GOOGLE_APPLICATION_CREDENTIALS="path_to_your_google_credentials.json"

This file will store sensitive information securely and make it easily accessible within your application.

Step 2: Audio Configuration

Set up the audio input which will capture your voice commands. This example uses PyAudio for audio capture:

audio = pyaudio.PyAudio()
stream = audio.open(
    format=pyaudio.paInt16,
    channels=1,
    rate=16000,
    input=True,
    frames_per_buffer=1024,
)

Step 3: Google Cloud Speech Client Setup

Configure the Google Cloud Speech API client using the credentials stored in your .env file:

os.environ["GOOGLE_APPLICATION_CREDENTIALS"] = os.getenv("GOOGLE_APPLICATION_CREDENTIALS")
client = speech.SpeechClient()

Step 4: OpenAlgo Client Configuration

Similarly, set up your OpenAlgo API client:

openalgo_client = api(api_key=os.getenv('OPENALGO_API_KEY'), host=os.getenv('OPENALGO_HOST'))
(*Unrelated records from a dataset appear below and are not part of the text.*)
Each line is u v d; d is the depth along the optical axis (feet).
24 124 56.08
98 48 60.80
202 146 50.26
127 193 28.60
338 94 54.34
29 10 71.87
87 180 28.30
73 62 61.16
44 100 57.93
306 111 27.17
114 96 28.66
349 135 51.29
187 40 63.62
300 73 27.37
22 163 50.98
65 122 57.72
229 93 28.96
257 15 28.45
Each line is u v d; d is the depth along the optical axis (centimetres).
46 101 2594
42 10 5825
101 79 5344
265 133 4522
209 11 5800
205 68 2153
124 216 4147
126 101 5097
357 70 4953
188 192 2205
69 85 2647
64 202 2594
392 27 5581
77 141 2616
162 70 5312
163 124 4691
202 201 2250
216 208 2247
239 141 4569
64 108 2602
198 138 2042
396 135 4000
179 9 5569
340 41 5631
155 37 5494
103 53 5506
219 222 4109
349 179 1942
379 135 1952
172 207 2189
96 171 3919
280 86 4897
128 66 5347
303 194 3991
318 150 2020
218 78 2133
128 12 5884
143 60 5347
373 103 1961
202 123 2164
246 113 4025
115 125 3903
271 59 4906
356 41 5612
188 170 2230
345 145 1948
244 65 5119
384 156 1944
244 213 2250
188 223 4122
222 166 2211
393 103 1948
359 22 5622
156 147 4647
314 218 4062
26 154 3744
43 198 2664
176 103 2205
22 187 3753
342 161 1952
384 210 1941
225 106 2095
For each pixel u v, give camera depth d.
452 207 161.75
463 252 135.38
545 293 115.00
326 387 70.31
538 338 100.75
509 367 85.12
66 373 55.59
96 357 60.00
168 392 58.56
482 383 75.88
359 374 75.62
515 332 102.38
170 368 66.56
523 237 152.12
Implementing Voice Command Recognition

Define a function to continuously read audio data from the microphone and convert it into text using Google’s Speech-to-Text API:

def read_audio_data(requests, stop_event):
    try:
        while not stop_event.is_set():
            data = stream.read(1024, exception_on_overflow=False)
            requests.put(speech.StreamingRecognizeRequest(audio_content=data))
    except Exception as e:
        print(f"Error reading audio data: {str(e)}")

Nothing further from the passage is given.